The unstable hot star Gamma Cassiopeiae is generally low in the north. Previously magnitude 2.25, it rose to 1.6 for many months in 1937 when it ejected a shell of gas. The familiar W pattern of Cassiopeia looked noticeably different. After fading to 3rd magnitude in 1940, Gamma slowly brightened to 2.2 by 1966. Since then it has shown little visible change, but there is no telling when it might again act up.

Betelgeuse finder chart and light curve

A light curve of Betelgeuse's changes from September 1988 to January 1997, from photoelectric observations by Kevin Krisciunas at Mauna Kea, Hawaii, and Ken Luedeke in Albuquerque, New Mexico. Data courtesy Krisciunas.

Chart: Sky & Telescope / Light curve: John Isles


AAVSO: The Variable-Star Experts

The American Association of Variable Star Observers (AAVSO) keeps track of all these stars, but isolated estimates of Algol and Lambda Tauri made at random times are of little value. For these eclipsing stars, the AAVSO prefers to receive series of estimates made during the course of an eclipse, from which the time of minimum can be determined. In the case of Lambda Tauri with its long eclipses, this means observing the fade into an eclipse on one occasion and the rise from another eclipse on a different night. Several nights' observations can be combined into a single graph if the star's period is well known. For more information, charts, and observing techniques, contact the AAVSO at 49 Bay State Road St., Cambridge, MA 02138 USA

Most bright naked-eye variables have small magnitude ranges, so care is needed in making estimates. Above all, avoid using comparison stars whose heights above the horizon differ greatly from that of the variable, as they will then be seen through different thicknesses of atmosphere. If circumstances force you to use such stars, apply atmospheric extinction corrections to each one.

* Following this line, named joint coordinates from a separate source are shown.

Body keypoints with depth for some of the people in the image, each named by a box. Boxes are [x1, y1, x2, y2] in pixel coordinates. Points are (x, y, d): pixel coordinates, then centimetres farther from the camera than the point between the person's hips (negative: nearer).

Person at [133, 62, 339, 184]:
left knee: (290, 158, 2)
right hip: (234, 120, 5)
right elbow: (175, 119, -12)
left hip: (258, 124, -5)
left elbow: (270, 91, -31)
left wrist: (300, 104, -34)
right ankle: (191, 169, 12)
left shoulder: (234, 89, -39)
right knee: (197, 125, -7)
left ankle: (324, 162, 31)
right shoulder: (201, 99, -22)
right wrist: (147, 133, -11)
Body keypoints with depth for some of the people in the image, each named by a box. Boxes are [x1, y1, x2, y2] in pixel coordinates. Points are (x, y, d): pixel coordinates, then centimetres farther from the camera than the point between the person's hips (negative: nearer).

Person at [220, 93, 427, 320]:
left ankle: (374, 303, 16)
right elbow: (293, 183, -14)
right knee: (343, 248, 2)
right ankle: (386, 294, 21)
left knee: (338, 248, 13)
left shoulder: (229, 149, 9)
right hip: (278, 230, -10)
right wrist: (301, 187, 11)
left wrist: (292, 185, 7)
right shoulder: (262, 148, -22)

These corrections are especially important with Betelgeuse, Alpha Orionis, the brightest noticeably variable star of all. It fades and brightens slowly and semiregularly with a suggested underlying period of about 6 years.

How many skywatchers know that Betelgeuse can grow nearly as bright as Rigel or as faint as Aldebaran? Its visual magnitude has ranged from about magnitude +0.3 (in late winter 1988 and early winter 1990-1991) to as faint as +0.9 (in late winter of 1989 and 1993 and early spring of 1995).